Capablio

Prompt hierarchy and execution protocol

A single “redesign the product” prompt will produce inconsistent routes, duplicate components, incorrect permissions, and documentation drift. The hierarchy separates permanent rules, architecture decisions, experience…

Updated

Why prompts are hierarchical

A single “redesign the product” prompt will produce inconsistent routes, duplicate components, incorrect permissions, and documentation drift. The hierarchy separates permanent rules, architecture decisions, experience foundations, persona workspaces, domain workflows, and final quality gates.

Levels

L0 — Product constitution

Always active. Defines product purpose, privacy, tenancy, development-not-judgment, imported-data lineage, and prohibition on fabricated marketing claims.

Files:

  • AGENTS.md
  • .cursor/rules/000-capablio-product-constitution.mdc

L1 — Cross-cutting rules

Applied by relevance or always where critical:

  • Dual-wiki change contract
  • Layout and design system
  • Accessibility, responsive, and localization
  • Security, privacy, and multi-tenancy
  • Content and marketing truth
  • Testing, observability, and release
  • Feedback analytics and data visualization

L2 — Discovery and architecture prompts

No production code until exit criteria are met:

  • 00-repository-discovery-and-baseline.md
  • 01-bootstrap-and-populate-dual-wiki.md
  • 02-product-ia-rbac-and-technical-plan.md

L3 — Foundations

Create shared implementation primitives:

  • 03-design-system-and-application-shells.md
  • 04-public-marketing-site.md
  • 05-customer-documentation-site.md
  • 06-auth-invite-onboarding-and-account-security.md

L4 — Persona workspaces

  • 07-individual-user-workspace.md
  • 08-manager-workspace.md
  • 09-hr-workspace.md
  • 10-tenant-admin-workspace.md
  • 11-global-admin-control-plane.md

L5 — Domain workflows

  • 12-question-library-packs-and-program-builder.md
  • 13-survey-campaign-and-rater-lifecycle.md
  • 14-results-analytics-and-reporting.md
  • 15-pdp-development-and-follow-up.md

L6 — Quality and release

  • 16-integrations-billing-entitlements-and-governance.md
  • 17-accessibility-security-observability-and-test-hardening.md
  • 18-migration-content-seo-demo-and-release-readiness.md

L7 — Micro-prompts

Use after the main architecture is stable:

  • Page implementation template
  • Feature slice template
  • UX review template
  • Migration template

Prompt execution rules

  1. Attach AGENTS.md, relevant .cursor/rules, the shared feature row, both wiki pages, and the specific prompt.
  2. Ask Cursor to inspect before editing. It must name the files and assumptions.
  3. For prompts 00–02, explicitly prohibit code changes.
  4. For implementation prompts, require a small plan and a test plan before edits.
  5. Do not mix unrelated personas in one commit.
  6. Do not create a new component when a design-system primitive already fits.
  7. Do not add a permission merely to make a page render.
  8. Do not use mock values in production code paths without a fixture boundary.
  9. Update both wikis and traceability before declaring completion.
  10. Run focused tests during the slice and the required full gates before merge.

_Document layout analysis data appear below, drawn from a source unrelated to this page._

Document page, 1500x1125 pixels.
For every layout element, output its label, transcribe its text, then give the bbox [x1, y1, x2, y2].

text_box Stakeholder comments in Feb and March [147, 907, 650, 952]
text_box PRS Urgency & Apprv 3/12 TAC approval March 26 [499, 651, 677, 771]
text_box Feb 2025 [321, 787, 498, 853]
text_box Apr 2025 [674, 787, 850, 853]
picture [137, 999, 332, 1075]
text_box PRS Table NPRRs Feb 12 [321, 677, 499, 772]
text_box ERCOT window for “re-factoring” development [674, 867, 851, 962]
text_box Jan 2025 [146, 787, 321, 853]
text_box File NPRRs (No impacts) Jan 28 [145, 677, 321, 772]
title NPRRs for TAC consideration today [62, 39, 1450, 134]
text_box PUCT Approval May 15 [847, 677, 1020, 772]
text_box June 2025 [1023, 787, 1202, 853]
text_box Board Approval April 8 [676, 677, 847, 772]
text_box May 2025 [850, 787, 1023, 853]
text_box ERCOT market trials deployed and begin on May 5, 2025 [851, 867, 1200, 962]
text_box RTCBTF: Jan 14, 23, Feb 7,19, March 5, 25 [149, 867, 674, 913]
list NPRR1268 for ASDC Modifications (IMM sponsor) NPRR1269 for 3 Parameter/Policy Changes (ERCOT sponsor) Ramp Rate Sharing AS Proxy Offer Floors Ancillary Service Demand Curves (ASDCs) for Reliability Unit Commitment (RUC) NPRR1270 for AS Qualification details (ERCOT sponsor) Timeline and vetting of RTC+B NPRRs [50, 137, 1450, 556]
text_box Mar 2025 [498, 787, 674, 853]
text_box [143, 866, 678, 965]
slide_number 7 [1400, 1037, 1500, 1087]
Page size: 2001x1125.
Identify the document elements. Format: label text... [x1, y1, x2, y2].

Required response format from Cursor

At the beginning:

Relevant feature IDs:
Wiki pages read:
Assumptions:
Files likely to change:
Authorization/data-class impact:
ADR required: yes/no and why
Test plan:

At the end:

Implemented:
Files changed:
Tests run:
Accessibility checks:
Security/privacy checks:
External wiki updated:
Internal wiki updated:
Traceability updated:
Migration/release notes:
Known limitations:

Stop conditions

Cursor must stop and request a decision when:

  • The repository has two competing authentication or tenancy models.
  • A requested view would expose plaintext feedback to a role not authorized by the wiki.
  • Encryption or recovery promises conflict with implemented architecture.
  • A destructive migration lacks rollback or backup.
  • A marketing claim has no source.
  • The desired feature requires a plan entitlement or contract not defined.
  • A question-score transformation would blend incomparable instruments.
  • A change would make anonymity thresholds ineffective.
  • The codebase cannot pass the baseline tests before modifications.

Definition of done for any feature

  • Acceptance criteria are mapped to tests.
  • Authorization is server-enforced and negatively tested.
  • All UI states exist.
  • Responsive and keyboard behavior are tested.
  • Sensitive data is absent from logs and analytics payloads.
  • External documentation matches observable behavior.
  • Internal spec matches domain behavior.
  • Feature index and traceability matrix are current.
  • Release note or migration note exists when user-visible.